(Bloomberg) -- As the spread between industrials and the rest of the S&P 500 Index widens, the largest exchange-traded fund tracking the sector is signaling that another market drop is on the horizon.
The $11 billion Industrial Select Sector SPDR Fund, or XLI, historically has been “ridiculously, highly correlated” to the moves of the broader market, said Matt Maley, an equity strategist at Miller and Tabak & Co. This isn’t entirely surprising considering the fund’s 10 largest holdings include Boeing Co., Caterpillar Inc. and General Motors Co.
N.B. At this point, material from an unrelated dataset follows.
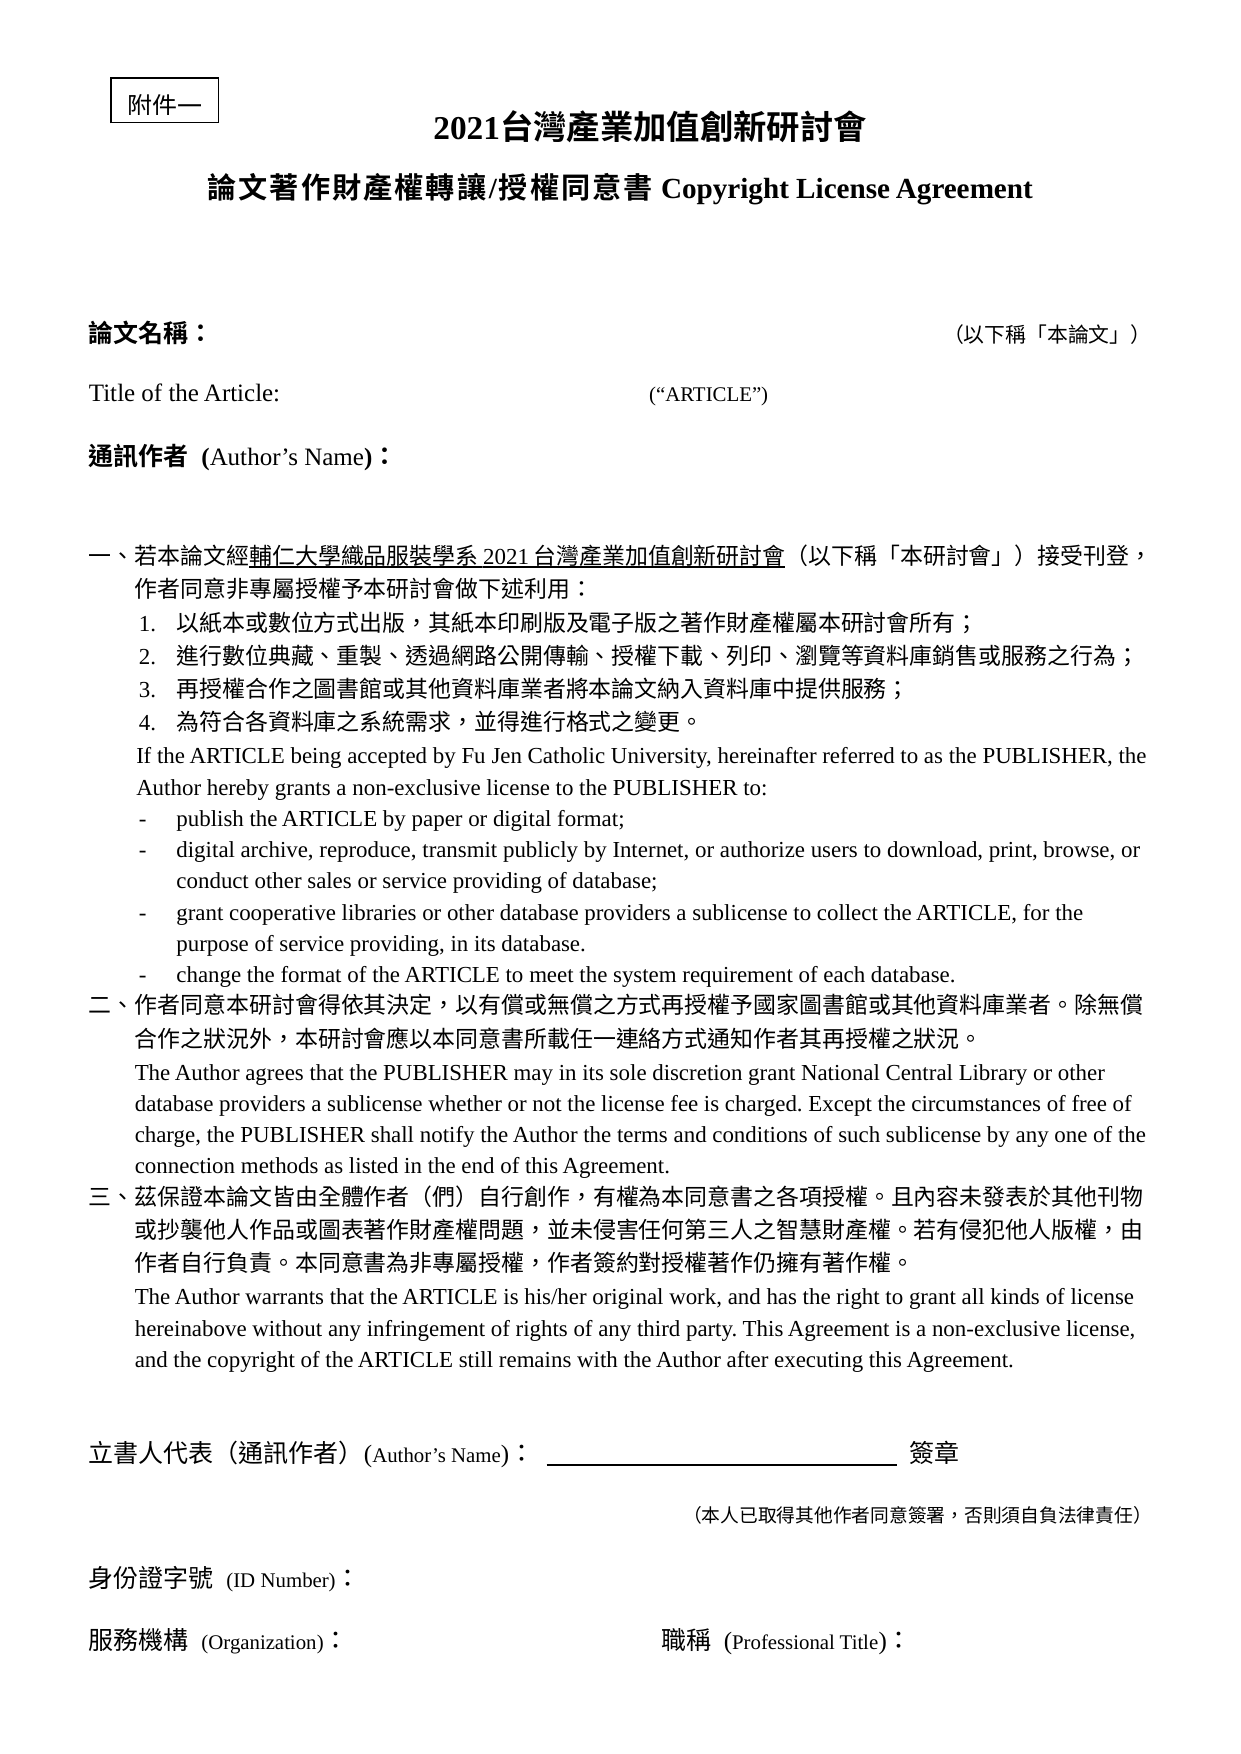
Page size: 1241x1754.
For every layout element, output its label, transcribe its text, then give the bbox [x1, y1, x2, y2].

text 通訊作者 (Author’s Name)： [89, 413, 1152, 476]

But as those stocks have tumbled recently so has the ETF, which is down roughly 5.5 percent in the last 10 days.
“If history is any guide, and the XLI breaks below its May lows anytime soon, it won’t be long before the S&P follows,” Maley said. “Everyone talks about what’s going on in the tech stocks, but we’ve also seen if you look at the industrial names, they’ve played a bigger role in the leadership in the market that most people realize.”
The S&P 500 Industrials Index has fallen 4.6 percent since June 12, when Caterpillar started sliding. The S&P 500, however, has held up, dropping less than 1 percent over the same time frame. That spread could signify an impending drop for the benchmark.
Boeing is XLI’s largest position and it contributed the most to the fund’s decline, followed by Caterpillar, which fell below its 200-day moving average on June 18, according to data compiled by Bloomberg.